“Can an artistic intervention truly bring about an unforseen way of thinking... can an absurd act provoke a transgression that makes you abandon the standard assumptions about the source of conflict? Can an artistic intervention translate societal tensions into narratives that in turn intervene in the imaginary landscape of a place? And can those kinds of artistic acts bring about the possibility of change?” -Francis Alÿs
This body of work grew from a year of art research trips to Northern Ireland. Pushing Through a Brick Wall is a collection of graphite rubbings and needlework pertaining to the physical and socio-political environment of Belfast. In the mid 19th century, Belfast was the linen capital of the world. The textile industry flourished for decades. In the early 60‘s linen mills began folding and Northern Ireland’s narrative was overshadowed by The Troubles.
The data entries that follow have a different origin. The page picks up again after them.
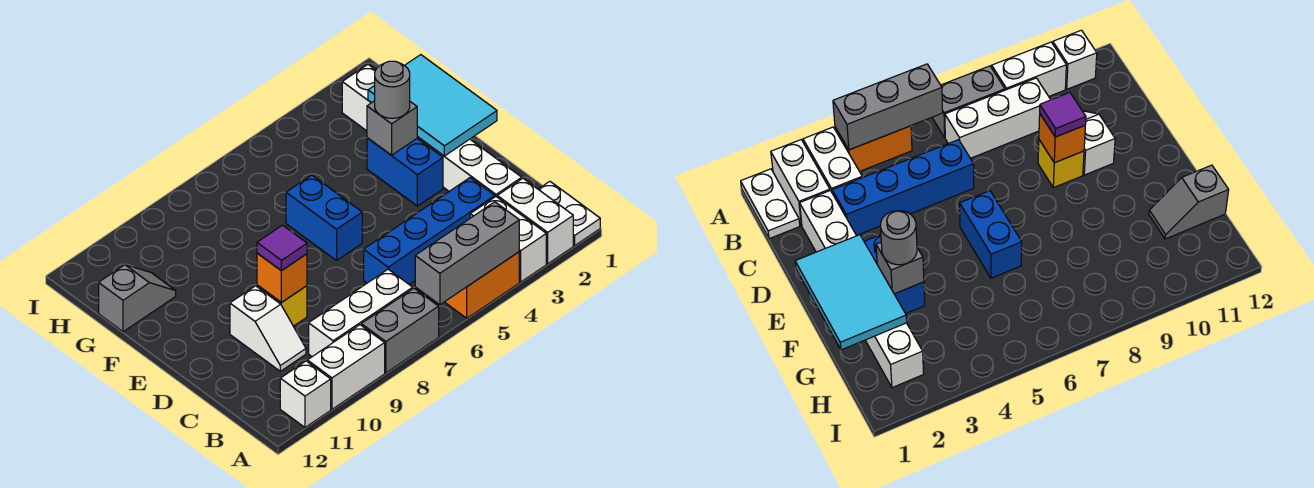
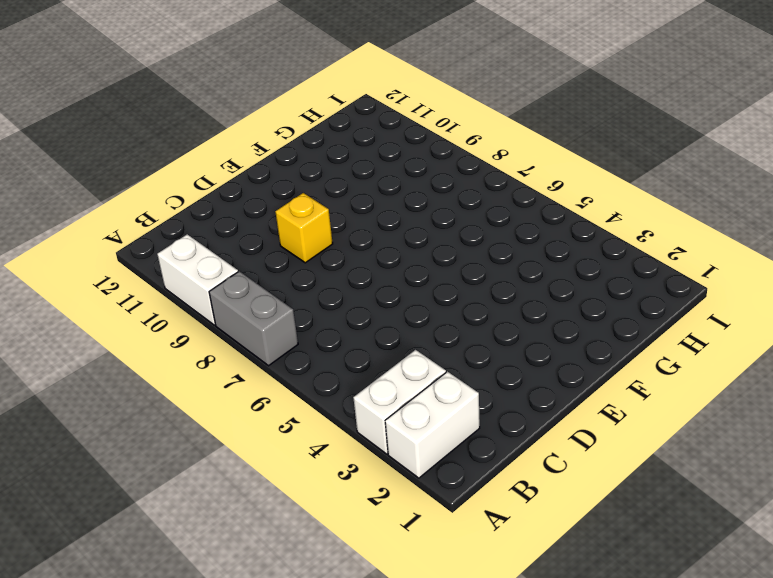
none -> white 1x2 plate [538,181,600,245]
none -> orange 1x2 brick [445,252,519,318]
none -> white 1x1 brick [280,361,331,427]

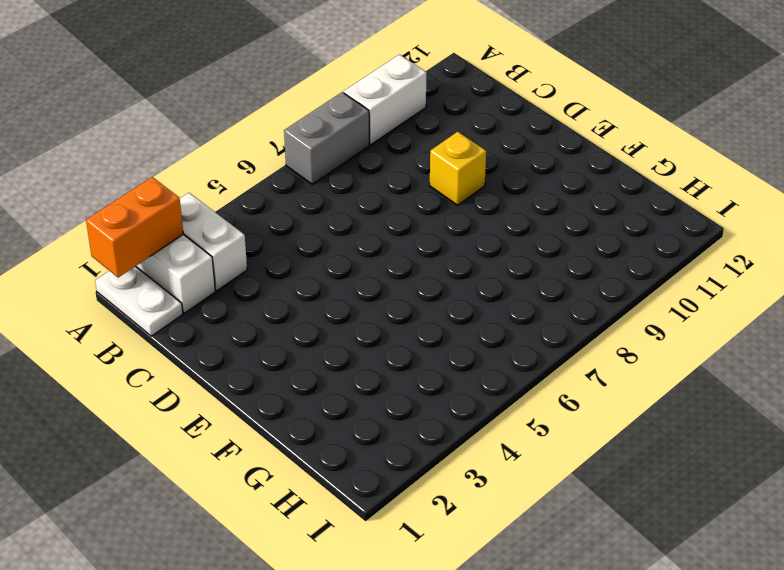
orange 1x2 brick [86,177,183,278] -> orange 1x2 brick moved to [445,252,519,318]
none -> white 1x1 brick [280,361,331,427]
none -> white 1x3 brick [309,269,413,357]
none -> white 1x6 brick [342,65,522,197]

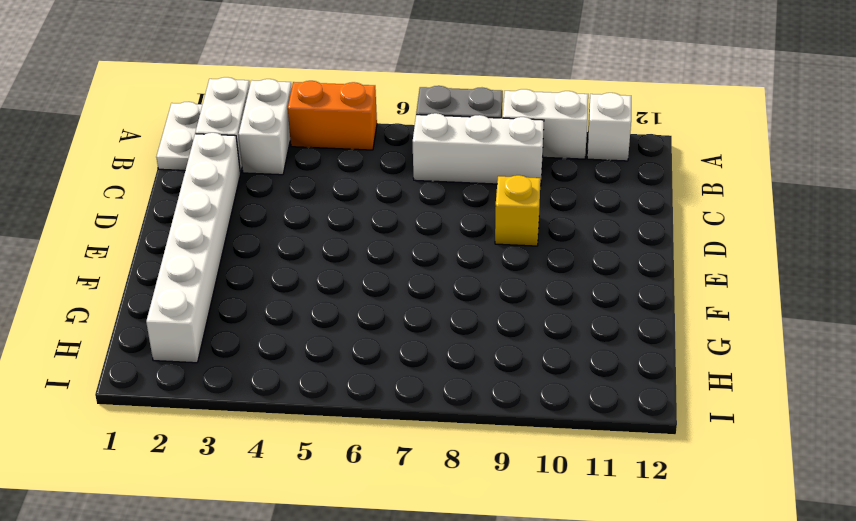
none -> blue 1x4 brick [364,178,495,285]
none -> white 1x2 slope [230,286,306,371]
none -> blue 1x2 brick [367,138,443,206]

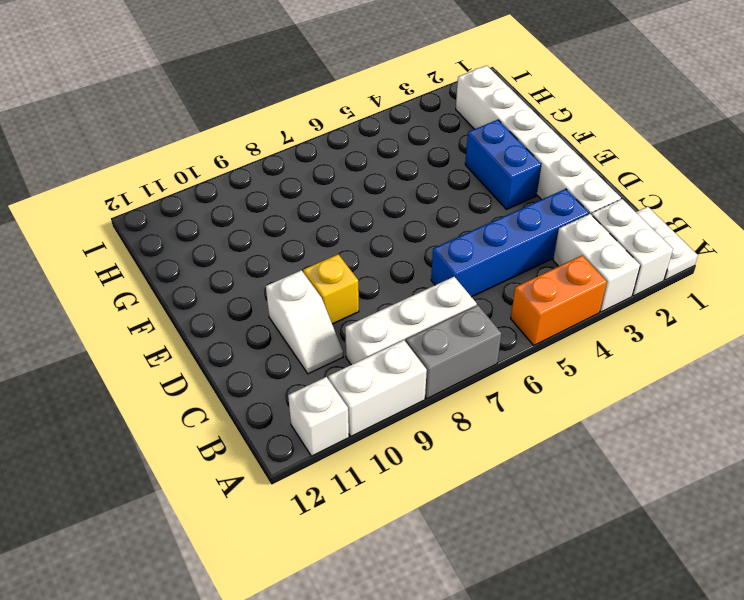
none -> blue 1x2 brick [286,175,362,261]
none -> grey 1x2 slope [99,265,176,332]
none -> grey 1x3 brick [415,202,519,305]

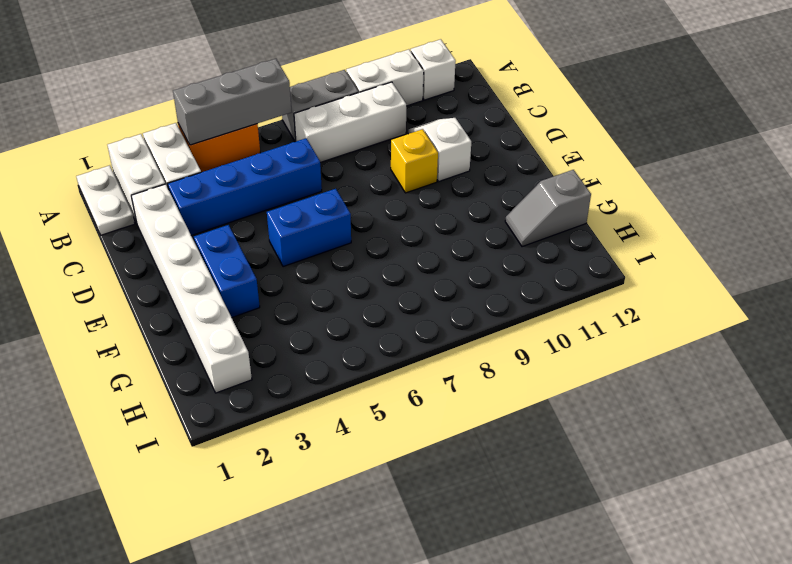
blue 1x2 brick [267,189,351,267] -> blue 1x2 brick turned to [286,175,362,261]
none -> orange 1x1 brick [257,253,307,303]
none -> cyan 2x3 tile [368,55,497,156]
none -> grey 1x1 brick [367,101,417,155]

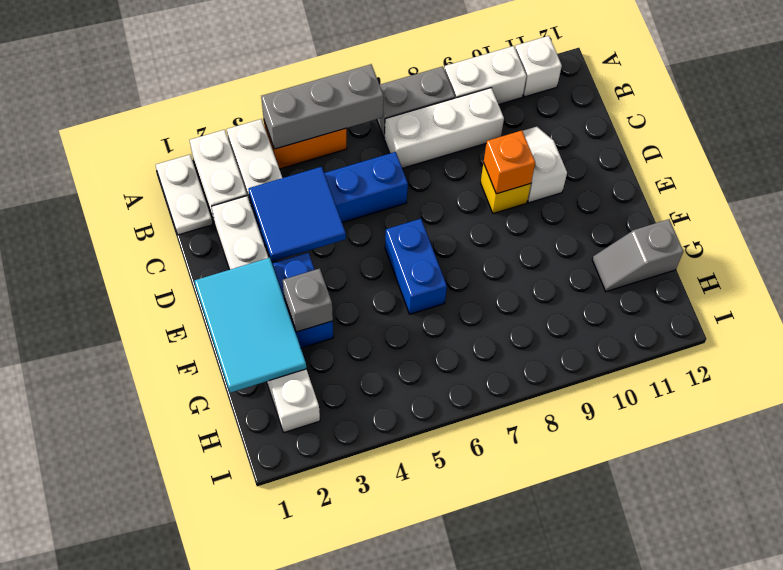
blue 2x2 tile [248,167,346,261] -> none
none -> purple 1x1 tile [257,225,307,271]
none -> grey 1x1 round brick [375,61,410,118]

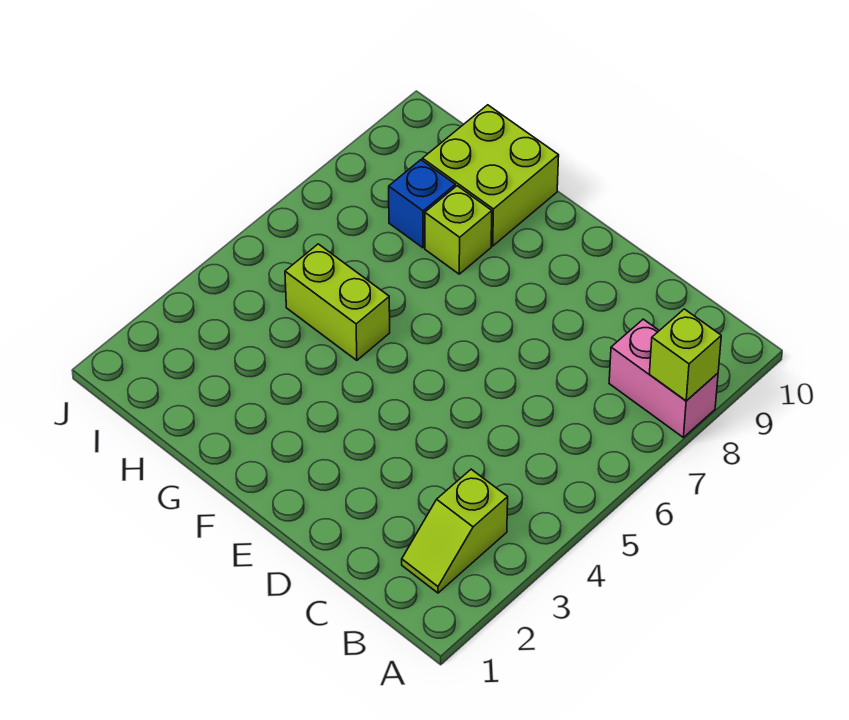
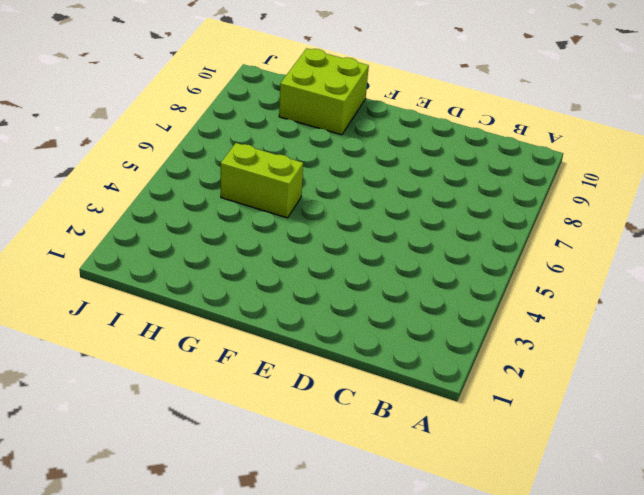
none -> pink 1x2 brick [609,319,718,437]
none -> lime 1x2 slope [402,469,508,593]

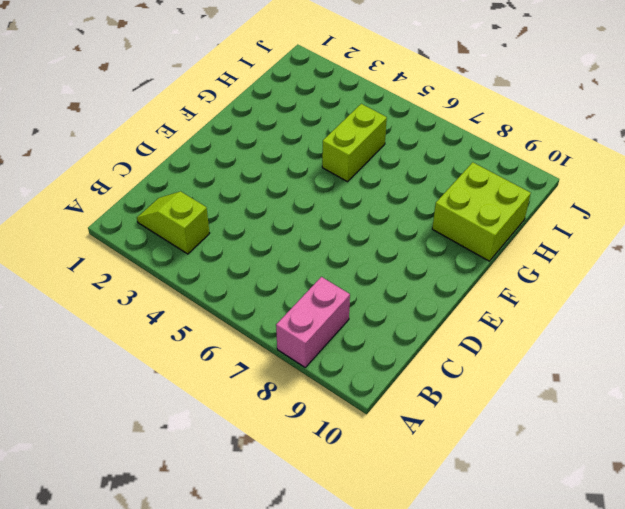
none -> lime 1x1 brick [425,186,492,274]
none -> blue 1x1 brick [389,160,455,248]

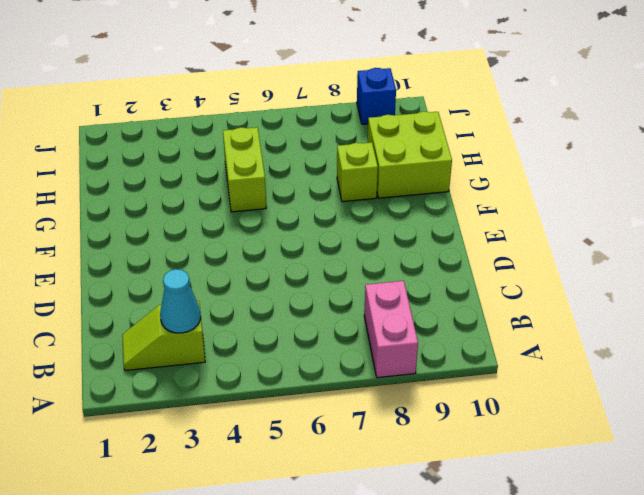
cyan 1x1 cone [160,269,201,333] -> none
blue 1x1 brick [357,68,396,124] -> blue 1x1 brick moved to [389,160,455,248]
none -> lime 1x1 brick [649,309,721,401]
The white handkerchief with red embroidery is a scaled map of peace walls that are located on sectarian divides.The marks appear as scars or stitches. Brick walls and monuments shift from a permanent status to permeable when transferred to linen. Words were collected from tombstones, public squares, churches and commemorative plaques. They become anti-monuments. Harmless handkerchiefs, white towels of submission, a rag to wipe up the mess. Domestic objects weighted with conflict and confession.
May this piece be a quiet attempt to acknowledge the depth of pain experienced by all, while also offering the possibility of a way through the brick wall.